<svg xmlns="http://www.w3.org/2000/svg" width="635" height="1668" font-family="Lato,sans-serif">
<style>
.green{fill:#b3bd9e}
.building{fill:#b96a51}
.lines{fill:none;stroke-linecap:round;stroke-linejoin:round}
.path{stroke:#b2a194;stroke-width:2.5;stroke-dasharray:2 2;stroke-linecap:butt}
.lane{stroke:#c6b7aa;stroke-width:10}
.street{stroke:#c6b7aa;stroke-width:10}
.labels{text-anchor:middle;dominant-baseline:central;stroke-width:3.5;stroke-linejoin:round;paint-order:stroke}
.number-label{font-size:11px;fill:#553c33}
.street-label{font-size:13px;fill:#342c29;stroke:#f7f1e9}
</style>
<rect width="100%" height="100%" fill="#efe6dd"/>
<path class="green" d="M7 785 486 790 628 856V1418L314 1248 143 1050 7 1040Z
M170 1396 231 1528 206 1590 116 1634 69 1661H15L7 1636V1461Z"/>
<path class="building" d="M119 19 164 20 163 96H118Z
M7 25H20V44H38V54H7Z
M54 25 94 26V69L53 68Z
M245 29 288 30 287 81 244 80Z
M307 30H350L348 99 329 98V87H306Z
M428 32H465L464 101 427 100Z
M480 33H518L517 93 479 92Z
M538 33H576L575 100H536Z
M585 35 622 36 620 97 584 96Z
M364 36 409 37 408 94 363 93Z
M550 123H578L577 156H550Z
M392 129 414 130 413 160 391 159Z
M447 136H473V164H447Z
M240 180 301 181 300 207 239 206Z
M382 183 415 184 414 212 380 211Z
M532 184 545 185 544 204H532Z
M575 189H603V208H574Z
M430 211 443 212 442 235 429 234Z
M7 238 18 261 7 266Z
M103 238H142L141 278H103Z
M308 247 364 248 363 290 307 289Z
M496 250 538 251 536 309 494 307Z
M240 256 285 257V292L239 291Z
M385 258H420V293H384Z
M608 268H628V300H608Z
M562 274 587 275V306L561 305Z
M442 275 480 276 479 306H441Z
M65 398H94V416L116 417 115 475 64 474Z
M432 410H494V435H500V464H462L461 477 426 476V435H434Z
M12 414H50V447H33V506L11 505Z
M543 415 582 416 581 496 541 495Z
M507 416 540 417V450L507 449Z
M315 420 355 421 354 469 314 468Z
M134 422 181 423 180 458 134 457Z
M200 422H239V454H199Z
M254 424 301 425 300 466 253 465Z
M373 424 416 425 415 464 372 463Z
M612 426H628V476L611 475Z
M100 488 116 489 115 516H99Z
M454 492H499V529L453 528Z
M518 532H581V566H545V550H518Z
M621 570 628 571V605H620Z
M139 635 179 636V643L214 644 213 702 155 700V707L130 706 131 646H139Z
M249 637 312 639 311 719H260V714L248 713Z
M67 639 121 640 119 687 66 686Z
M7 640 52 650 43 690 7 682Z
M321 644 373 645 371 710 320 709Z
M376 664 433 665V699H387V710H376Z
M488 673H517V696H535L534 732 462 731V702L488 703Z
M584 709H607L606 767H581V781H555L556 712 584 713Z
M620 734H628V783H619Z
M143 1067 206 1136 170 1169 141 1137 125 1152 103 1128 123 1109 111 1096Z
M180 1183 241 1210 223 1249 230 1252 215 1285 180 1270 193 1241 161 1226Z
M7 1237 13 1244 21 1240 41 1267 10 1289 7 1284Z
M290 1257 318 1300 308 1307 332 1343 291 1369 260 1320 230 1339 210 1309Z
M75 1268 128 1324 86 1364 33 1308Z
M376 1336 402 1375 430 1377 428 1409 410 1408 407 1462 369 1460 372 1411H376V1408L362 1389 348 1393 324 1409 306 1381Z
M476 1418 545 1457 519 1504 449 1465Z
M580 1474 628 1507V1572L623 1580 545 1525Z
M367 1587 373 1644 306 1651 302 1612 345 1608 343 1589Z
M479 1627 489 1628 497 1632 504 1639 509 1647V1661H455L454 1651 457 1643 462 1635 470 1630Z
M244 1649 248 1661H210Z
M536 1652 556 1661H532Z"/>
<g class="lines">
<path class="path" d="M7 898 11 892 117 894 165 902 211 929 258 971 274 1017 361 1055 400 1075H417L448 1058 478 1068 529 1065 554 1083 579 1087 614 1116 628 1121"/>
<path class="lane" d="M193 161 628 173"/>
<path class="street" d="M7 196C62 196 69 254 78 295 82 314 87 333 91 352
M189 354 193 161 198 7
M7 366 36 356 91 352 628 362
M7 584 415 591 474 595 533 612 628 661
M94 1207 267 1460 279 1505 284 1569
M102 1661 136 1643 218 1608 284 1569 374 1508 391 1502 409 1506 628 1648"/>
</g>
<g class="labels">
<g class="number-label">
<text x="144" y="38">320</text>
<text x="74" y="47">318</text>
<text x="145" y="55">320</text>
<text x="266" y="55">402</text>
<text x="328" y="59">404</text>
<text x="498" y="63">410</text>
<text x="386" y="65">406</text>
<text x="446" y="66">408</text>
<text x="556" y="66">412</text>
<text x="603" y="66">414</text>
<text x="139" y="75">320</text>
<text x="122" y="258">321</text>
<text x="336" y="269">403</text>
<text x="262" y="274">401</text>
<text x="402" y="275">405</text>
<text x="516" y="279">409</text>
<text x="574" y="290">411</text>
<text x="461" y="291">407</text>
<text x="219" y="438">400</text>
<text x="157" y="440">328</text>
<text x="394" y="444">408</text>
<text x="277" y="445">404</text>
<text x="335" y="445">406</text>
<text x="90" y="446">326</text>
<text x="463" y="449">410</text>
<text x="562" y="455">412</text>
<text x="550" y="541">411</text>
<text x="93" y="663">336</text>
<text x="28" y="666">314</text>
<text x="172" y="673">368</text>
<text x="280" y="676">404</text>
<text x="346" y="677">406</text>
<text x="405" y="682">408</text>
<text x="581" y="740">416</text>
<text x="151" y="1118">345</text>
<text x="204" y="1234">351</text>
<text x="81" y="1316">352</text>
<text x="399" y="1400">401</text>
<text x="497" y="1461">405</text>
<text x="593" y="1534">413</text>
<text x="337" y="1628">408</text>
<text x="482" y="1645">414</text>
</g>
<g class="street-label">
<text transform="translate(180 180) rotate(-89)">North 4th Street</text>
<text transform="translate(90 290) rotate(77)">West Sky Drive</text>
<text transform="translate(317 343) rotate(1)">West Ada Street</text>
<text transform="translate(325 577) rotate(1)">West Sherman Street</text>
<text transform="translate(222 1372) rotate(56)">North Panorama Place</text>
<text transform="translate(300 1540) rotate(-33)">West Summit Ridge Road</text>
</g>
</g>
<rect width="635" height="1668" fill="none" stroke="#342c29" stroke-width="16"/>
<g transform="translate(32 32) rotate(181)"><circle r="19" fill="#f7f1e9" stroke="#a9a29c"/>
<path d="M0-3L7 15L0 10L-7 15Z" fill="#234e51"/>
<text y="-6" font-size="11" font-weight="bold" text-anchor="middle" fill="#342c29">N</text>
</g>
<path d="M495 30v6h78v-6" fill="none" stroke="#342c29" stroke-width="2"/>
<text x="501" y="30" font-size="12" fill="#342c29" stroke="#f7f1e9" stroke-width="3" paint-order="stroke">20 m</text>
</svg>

● ● ● ● ● ● ●

_Work order_
Please give the number of lines above that contain the string "linecap", and nothing more.

_Completed exercise_
2